The group of Democrats wants the CFTC to increase the conditions for granting that substituted compliance by requiring that foreign government agencies sign an agreement to cooperate with the Federal Deposit Insurance Corporation. They also ask the CFTC to regularly review the foreign regulations to make sure the standards remain strong.

In the letter, the lawmakers also express concern about the lack of regulatory requirements for swaps that are not backed by an American person or firm.

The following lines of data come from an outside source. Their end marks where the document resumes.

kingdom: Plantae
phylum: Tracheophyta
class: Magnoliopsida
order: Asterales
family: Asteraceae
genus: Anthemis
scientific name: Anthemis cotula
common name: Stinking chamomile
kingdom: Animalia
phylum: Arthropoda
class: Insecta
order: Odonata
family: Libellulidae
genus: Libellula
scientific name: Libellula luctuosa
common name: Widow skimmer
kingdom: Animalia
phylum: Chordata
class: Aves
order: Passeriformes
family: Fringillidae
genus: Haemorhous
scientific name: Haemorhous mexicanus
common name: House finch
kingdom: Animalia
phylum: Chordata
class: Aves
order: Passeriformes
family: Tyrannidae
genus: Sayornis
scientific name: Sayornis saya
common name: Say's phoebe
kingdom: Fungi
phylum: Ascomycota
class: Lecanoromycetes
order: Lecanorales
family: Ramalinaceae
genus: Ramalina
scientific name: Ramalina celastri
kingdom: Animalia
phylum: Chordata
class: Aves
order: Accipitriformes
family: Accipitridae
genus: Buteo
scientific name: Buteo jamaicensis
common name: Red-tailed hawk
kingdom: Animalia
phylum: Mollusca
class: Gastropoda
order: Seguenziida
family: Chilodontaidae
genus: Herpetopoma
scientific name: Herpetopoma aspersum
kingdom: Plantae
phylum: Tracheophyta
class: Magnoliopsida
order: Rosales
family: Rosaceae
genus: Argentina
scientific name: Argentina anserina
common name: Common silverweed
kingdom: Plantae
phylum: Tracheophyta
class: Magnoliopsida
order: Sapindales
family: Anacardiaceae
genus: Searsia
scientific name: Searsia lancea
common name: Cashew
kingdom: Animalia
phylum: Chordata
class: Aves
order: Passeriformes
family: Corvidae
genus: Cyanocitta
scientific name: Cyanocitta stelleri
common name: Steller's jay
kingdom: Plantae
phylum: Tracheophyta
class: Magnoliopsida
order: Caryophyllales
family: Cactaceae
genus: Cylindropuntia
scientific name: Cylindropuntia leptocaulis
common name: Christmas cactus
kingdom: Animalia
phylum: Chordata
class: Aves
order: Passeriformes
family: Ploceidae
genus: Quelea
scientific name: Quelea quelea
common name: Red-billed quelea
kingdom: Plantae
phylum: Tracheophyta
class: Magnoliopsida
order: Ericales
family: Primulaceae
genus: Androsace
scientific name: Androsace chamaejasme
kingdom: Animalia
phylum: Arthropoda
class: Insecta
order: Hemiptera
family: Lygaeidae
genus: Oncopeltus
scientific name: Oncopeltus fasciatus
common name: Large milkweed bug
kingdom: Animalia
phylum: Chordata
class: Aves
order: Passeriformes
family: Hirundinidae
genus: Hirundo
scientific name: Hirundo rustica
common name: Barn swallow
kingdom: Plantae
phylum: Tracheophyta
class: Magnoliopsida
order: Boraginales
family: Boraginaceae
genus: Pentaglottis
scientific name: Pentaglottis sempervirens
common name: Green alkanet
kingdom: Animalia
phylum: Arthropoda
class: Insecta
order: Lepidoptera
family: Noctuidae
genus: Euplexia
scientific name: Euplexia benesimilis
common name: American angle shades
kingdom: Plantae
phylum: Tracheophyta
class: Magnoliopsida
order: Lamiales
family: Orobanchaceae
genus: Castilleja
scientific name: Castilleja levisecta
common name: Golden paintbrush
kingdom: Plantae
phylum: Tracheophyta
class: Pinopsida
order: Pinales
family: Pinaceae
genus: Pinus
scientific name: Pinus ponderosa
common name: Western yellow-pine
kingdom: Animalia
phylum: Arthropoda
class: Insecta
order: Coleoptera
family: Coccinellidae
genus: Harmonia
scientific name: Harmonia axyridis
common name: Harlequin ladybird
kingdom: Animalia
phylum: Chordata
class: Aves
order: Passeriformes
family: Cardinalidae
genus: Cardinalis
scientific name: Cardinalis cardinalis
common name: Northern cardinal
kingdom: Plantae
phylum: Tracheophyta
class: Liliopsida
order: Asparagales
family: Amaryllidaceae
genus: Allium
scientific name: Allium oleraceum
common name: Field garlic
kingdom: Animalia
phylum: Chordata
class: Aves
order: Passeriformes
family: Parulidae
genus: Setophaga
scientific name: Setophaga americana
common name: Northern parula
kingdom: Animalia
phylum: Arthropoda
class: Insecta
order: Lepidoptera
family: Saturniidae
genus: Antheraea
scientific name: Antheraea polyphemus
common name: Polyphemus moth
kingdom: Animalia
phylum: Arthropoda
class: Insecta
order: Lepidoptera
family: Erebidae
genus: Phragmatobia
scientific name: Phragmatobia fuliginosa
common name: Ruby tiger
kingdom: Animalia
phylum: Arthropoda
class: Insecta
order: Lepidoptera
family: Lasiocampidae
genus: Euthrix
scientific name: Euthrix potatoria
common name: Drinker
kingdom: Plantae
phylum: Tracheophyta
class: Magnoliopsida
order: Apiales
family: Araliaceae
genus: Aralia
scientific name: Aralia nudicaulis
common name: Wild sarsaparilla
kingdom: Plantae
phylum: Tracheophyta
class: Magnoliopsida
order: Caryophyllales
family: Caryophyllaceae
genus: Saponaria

"As we saw clearly in the 2008 financial crisis, and in previous crises, even when an activity or vehicle is legally separate from a U.S. person, the U.S. sponsor of that entity or activity steps in, placing the risk back onto U.S. taxpayers," they write.

The six signers on the letter are Sens. Sherrod Brown (D-Ohio), Carl Levin (D-Mich.), Tom Harkin (D-Iowa), Elizabeth Warren (D-Mass.), Jeff Merkley (D-Ore.) and Dianne Feinstein (D-Calif.).